### Stated goal 1
Duplicate the lines of the listing word for word, beginning at the line that contains "family: Nectariniidae" and stopping after the line that contains "genus: Symphoricarpos".
____________
This looks really good. Just checking are we planning to integrate this for
the 3.x release or 4.x?

On Wed, Sep 11, 2019 at 12:50 AM Paul Davis <paul.joseph.da...@gmail.com>
wrote:

> +1
>
> On Tue, Sep 10, 2019 at 4:51 PM Adam Kocoloski <kocol...@apache.org>
> wrote:
> >
> > Yeah, I meant the latter — joining CouchDB’s span information to spans
> in an app built against CouchDB so a developer can see the end-to-end
> story. Wasn’t proposing user-customized spans inside the DB :)
> >
> > Adam
> >
> > > On Sep 10, 2019, at 5:43 PM, Paul Davis <paul.joseph.da...@gmail.com>
> wrote:
> > >
> > > Looks pretty awesome. I've got basically the same questions as Koco on
> > > performance. There are also games like the lager transforms that
> > > conditionally enable/disable log levels at runtime. If memory serves,
> > > it ended up being a single function call overhead to check for
> > > disabled based on some dynamically compiled module or ets lookup I
> > > think.
> > >
> > > Koco, are client inherited spans an opentracing concept? At first I
> > > read it as "let a user specify points in CouchDB to insert trace
> > > markers at runtime" and it sounded kinda crazy. But if you mean
> > > somehow connecting the CouchDB generated span with some other span in
> > > a different application that sounds like something reasonable to
> > > support.
____________
### Stated goal 2
Set down the part of the email thread that begins at the words "This looks really" and ends after the words "inside the DB :)", keeping every word and character unchanged.

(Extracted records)
____________
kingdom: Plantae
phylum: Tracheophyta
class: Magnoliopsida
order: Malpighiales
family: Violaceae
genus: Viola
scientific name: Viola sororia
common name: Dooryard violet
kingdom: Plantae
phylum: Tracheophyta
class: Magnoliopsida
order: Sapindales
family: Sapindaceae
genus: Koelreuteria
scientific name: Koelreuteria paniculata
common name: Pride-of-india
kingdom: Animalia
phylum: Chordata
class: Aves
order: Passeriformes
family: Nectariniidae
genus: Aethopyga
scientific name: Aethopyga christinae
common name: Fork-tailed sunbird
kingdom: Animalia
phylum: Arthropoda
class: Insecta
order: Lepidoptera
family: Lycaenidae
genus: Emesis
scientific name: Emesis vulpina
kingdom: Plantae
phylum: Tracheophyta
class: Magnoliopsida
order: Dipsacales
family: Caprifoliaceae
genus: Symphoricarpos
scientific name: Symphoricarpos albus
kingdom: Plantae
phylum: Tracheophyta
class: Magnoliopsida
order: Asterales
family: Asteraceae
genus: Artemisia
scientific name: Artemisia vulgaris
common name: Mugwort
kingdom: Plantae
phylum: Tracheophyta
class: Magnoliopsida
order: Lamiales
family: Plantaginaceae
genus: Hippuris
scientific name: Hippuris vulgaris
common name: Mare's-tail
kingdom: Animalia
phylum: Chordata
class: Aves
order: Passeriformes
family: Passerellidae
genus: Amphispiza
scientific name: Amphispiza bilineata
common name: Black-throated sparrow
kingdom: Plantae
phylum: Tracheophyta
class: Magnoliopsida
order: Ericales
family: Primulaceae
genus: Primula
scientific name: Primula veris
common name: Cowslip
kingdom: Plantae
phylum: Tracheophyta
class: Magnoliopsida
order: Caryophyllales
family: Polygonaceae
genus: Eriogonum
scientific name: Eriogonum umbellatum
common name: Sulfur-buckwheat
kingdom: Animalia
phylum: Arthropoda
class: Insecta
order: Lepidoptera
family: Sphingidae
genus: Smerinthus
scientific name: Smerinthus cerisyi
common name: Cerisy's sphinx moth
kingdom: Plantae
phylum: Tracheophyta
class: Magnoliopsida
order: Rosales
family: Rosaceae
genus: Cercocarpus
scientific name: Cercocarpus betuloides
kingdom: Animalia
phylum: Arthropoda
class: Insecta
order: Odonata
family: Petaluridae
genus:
____________
### Complete response 1
family: Nectariniidae
genus: Aethopyga
scientific name: Aethopyga christinae
common name: Fork-tailed sunbird
kingdom: Animalia
phylum: Arthropoda
class: Insecta
order: Lepidoptera
family: Lycaenidae
genus: Emesis
scientific name: Emesis vulpina
kingdom: Plantae
phylum: Tracheophyta
class: Magnoliopsida
order: Dipsacales
family: Caprifoliaceae
genus: Symphoricarpos

### Complete response 2
This looks really good. Just checking are we planning to integrate this for
the 3.x release or 4.x?

On Wed, Sep 11, 2019 at 12:50 AM Paul Davis <paul.joseph.da...@gmail.com>
wrote:

> +1
>
> On Tue, Sep 10, 2019 at 4:51 PM Adam Kocoloski <kocol...@apache.org>
> wrote:
> >
> > Yeah, I meant the latter — joining CouchDB’s span information to spans
> in an app built against CouchDB so a developer can see the end-to-end
> story. Wasn’t proposing user-customized spans inside the DB :)